*TUGAS YANG DIBERIKAN*:
Perbarui bagian kutipan tentang penciptaan langit dan bumi yang dibuka dengan kata-kata "Sisi pertama, bahwa" dan ditutup dengan "menunjukkan jenisnya –pent).", lalu tuliskan kembali bagian itu dengan "jenis langit" diganti menjadi "macam langit".

*KUTIPAN YANG DIBERIKAN*:
•••

Sebagian ulama memadukannya dengan (menyatakan) bahwa firman Alloh, ‘Dan bumi setelah itu Dia bentangkan,’ maknanya adalah ‘bersamaan dengan itu.’ Maka lafadz بعد (setelah) memiliki makna مع (bersamaan), seperti dalam firman-Nya,
عُتُلٍّ بَعْدَ ذَلِكَ زَنِيمٍ
“yang kaku kasar, bersamaan dengan itu terkenal kejahatannya.” [QS. Al-Qolam: 13]
Dengan demikian, maka tidak ada musykilah lagi. Dan pendapat ini didengarkan (diambil) dari bacaan yang syaadz (menyelisihi yang lain, tidak dianggap) yang juga dibaca oleh Mujahid,
والأرض مع ذلك دحاها
” Dan bumi bersamaan dengan itu, Dia bentangkan.”
Sebagian ulama yang lain memadukannya dengan sisi-sisi pemaduan yang lemah, karena pendapat itu dibangun atas pendapat bahwa penciptaan langit sebelum penciptaan bumi, sedangkan pendapat itu menyelisihi tahqiiq (penelitian yang benar). Di antara sisi-sisi tersebut, bahwa ‘kemudian’ bermakna ‘dan’. Dan di antara sisi-sisi tersebut, bahwa kata ‘kemudian’ berfungsi untuk urutan penyebutan, seperti firman-Nya,
ثُمَّ كَانَ مِنَ الَّذِينَ آمَنُوا
“Dan dia termasuk golongan orang-orang yang beriman…” [QS. Al-Balad: 17]
Firman Alloh ta’ala,
ثُمَّ اسْتَوَى إِلَى السَّمَاءِ فَسَوَّاهُنَّ سَبْعَ سَمَوَاتٍ
” kemudian Dia menuju (penciptaan) langit lalu menyempurnakannya menjadi tujuh lapis langit…” [QS. Al-Baqoroh: 29]
Di sini Alloh ta’ala menyebutkan kata langit dengan bentuk tunggal (السَّمَاءِ) dan dikembalikan kepadanya sebuah kata ganti dengan bentuk jamak pada firman-Nya فَسَوَّاهُنَّ (lalu menyempurnakannya). Dan untuk memadukan antara kata ganti jamak dengan penjelas kata ganti yang berbentuk tunggal, ada dua sisi (pemaduan).
Sisi pertama, bahwa yang dimaksud dari kata السَّمَاءِ adalah jenis langit yang dibenarkan penyebutannya dengan tujuh langit. Dengan demikian, maka alif laam dalam kata tersebut adalah alif laam jinsiyyah (yang berfungsi untuk menunjukkan jenisnya –pent).

•••

*DATA YANG TERSEDIA*:

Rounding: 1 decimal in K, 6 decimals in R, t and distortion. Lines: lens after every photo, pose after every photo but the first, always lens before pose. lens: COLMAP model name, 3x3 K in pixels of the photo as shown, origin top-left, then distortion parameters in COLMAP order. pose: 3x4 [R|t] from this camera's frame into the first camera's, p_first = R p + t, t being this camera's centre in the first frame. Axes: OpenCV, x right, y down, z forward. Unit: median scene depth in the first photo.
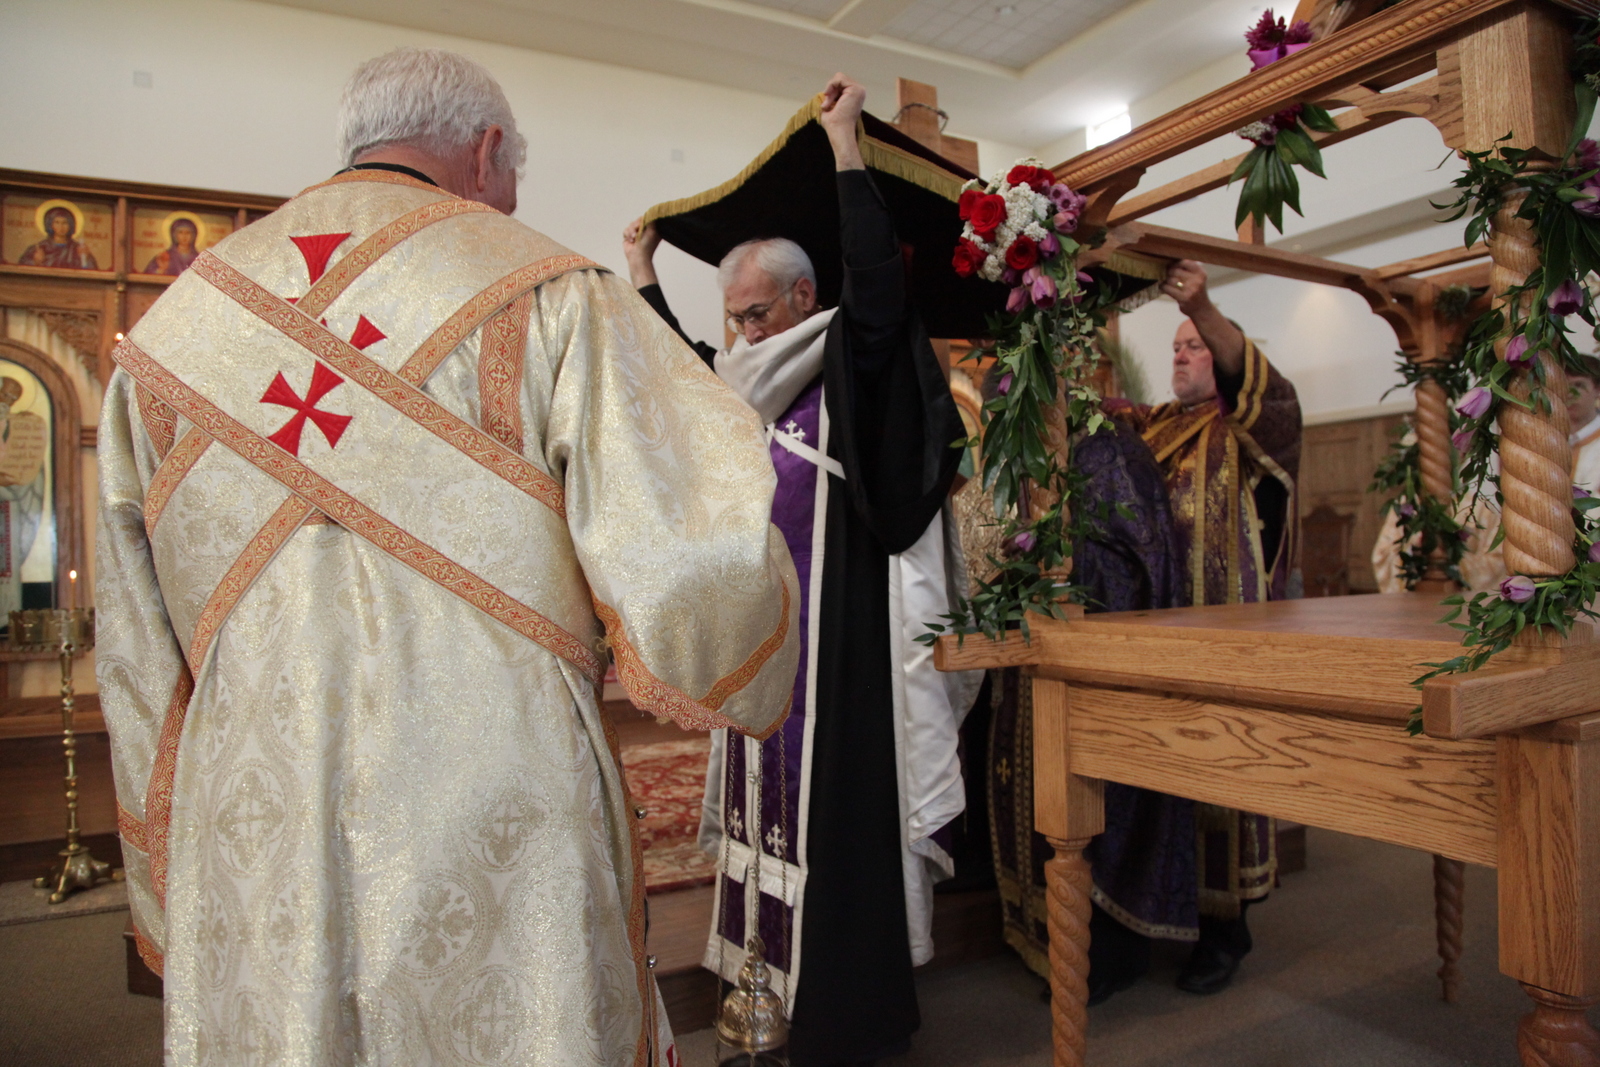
lens RADIAL K [[1072.7, 0, 800.0], [0, 1072.7, 533.5], [0, 0, 1]] dist [-0.131108, 0.064080]
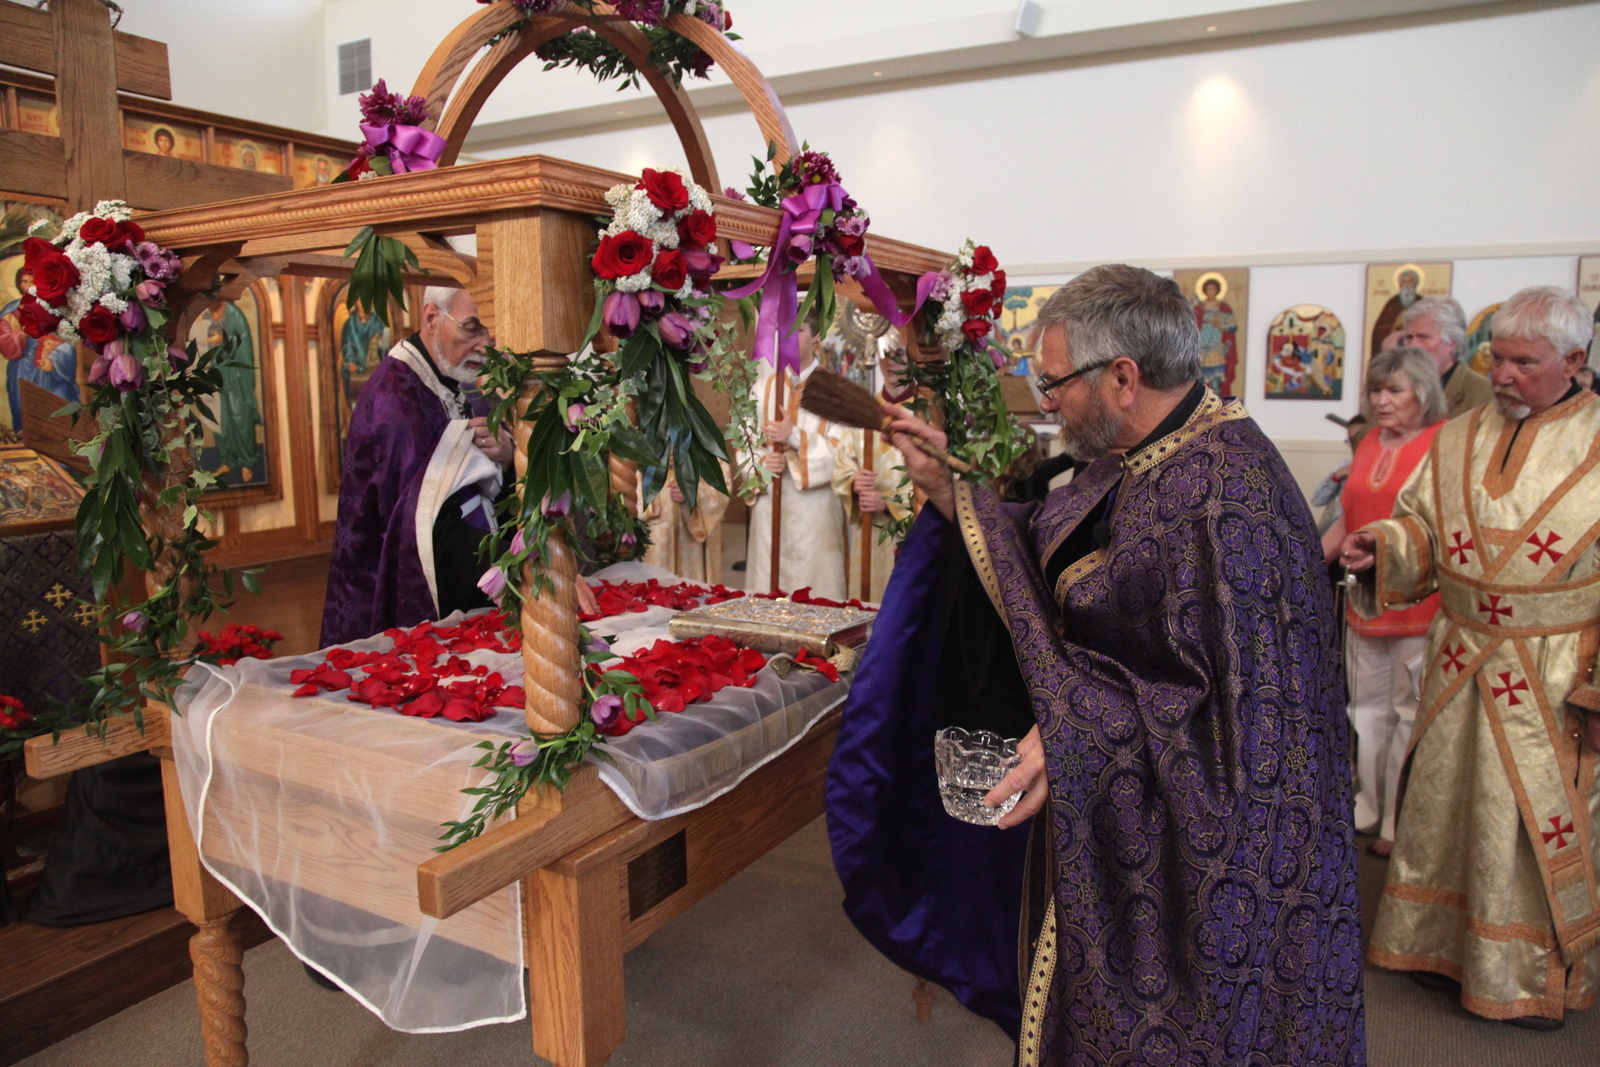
lens RADIAL K [[1134.0, 0, 800.0], [0, 1134.0, 533.5], [0, 0, 1]] dist [-0.115384, 0.074930]
pose [[0.839310, -0.054080, 0.540956, 0.199770], [-0.028095, 0.989396, 0.142500, -0.241180], [-0.542926, -0.134800, 0.828891, -0.100580]]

•••

*JAWABAN TUGAS*:
Sisi pertama, bahwa yang dimaksud dari kata السَّمَاءِ adalah macam langit yang dibenarkan penyebutannya dengan tujuh langit. Dengan demikian, maka alif laam dalam kata tersebut adalah alif laam jinsiyyah (yang berfungsi untuk menunjukkan jenisnya –pent).